Meetings are a necessary part of everyone’s working life. Whether it’s with clients, suppliers, colleagues, bosses, unions, policy makers: we all need to have meetings to work together, come to decisions, or share information. In many organizations, meetings have become the main way for people to interact with each other.

Several studies show that people spend 30-50% of their time in meetings, and consider at least a quarter of them a waste of time. To address this waste, many books, tools, checklists, and trainings have been  conceived on how to conduct effective meetings. Often, they are about how to hold an effective meeting. Sometimes they also deal with the most important questions:

  1. What is the purpose of this meeting? Is the topic really important?
  2. Is a meeting the right way to address this topic, or can it be done by one or two people on their own?
  3. Who are the people that absolutely need to be involved? (and skip the rest)

Yes, I am stating the obvious. It is not revolutionary at all. Everybody knows this, and agrees with it. So why are the number and length of meetings not reduced? What is the underlying human behavior?

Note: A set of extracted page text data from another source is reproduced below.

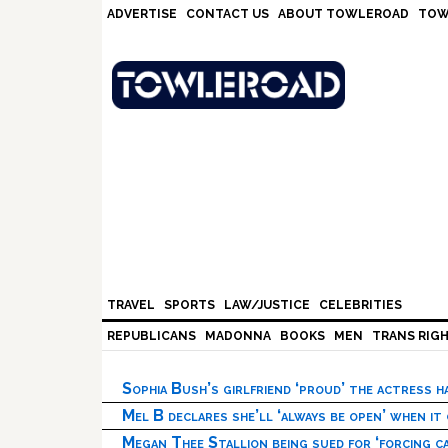
Skip
Skip
Skip
Skip
ADVERTISE
CONTACT US
ABOUT TOWLEROAD
TOW
to
to
to
to
primary
main
primary
footer
navigation
content
sidebar
TRAVEL
SPORTS
LAW/JUSTICE
CELEBRITIES
REPUBLICANS
MADONNA
BOOKS
MEN
TRANS RIG
Sophia Bush’s girlfriend ‘proud’ the actress 
Mel B declares she’ll ‘always be open’ when it
Megan Thee Stallion being sued for ‘forcing ca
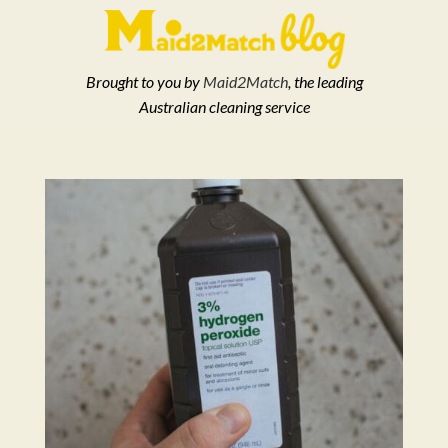
Brought to you by
Maid2Match
, the leading
Australian cleaning service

Several years ago, I was in a meeting where the management team discussed the color of the carpet of the new building. As I didn’t feel strongly about the topic, I removed myself from the heated debate. Looking around the boardroom, I wondered whether these men and women had imagined doing this when they were in their late teens, early twenties. Had they pictured themselves in a stale meeting room, passionately discussing the color of the new carpet?

I guess not.

At that time, would they have believed that in their forties they would spend more than half an hour deciding whether it should be a light or a dark shade of blue?

Again, probably not.

So, what happened to them along the way? What had changed, that twenty five years later, they were heatedly defending their take on the color of the carpet? Why was it so hard for them to realize, before or during the meeting, that this was not the most effective use of their time?

Because many people always have an opinion, together with the natural urge to share it. Especially in response to hearing someone else’s opinion. Take politicians, doctors, teachers and the like. A few decades ago, they were put on a pedestal, and very few people would question their professional decisions. Nowadays, we all feel we can question everyone, every time, everywhere.

In general that’s a good thing. We should not doggedly follow others, just because they are considered the expert. But we also don’t need to voice, or even have, an opinion on everything, always. Whether it’s about politics, other people’s lives, or the color of the carpet.

The good news: the reduction of the number and length of meetings lies in our direct power. Just by asking ourselves whether we can add value. We should realize that deciding on the shade of blue for the carpet is not adding value in any way. And then remove ourselves from that discussion, and be content with the outcome.

Next time when you’re having a meeting, really ask yourself the three questions above. Determine whether you and the other participants really can add value by having the meeting, or whether you’re just deciding on the color of the carpet.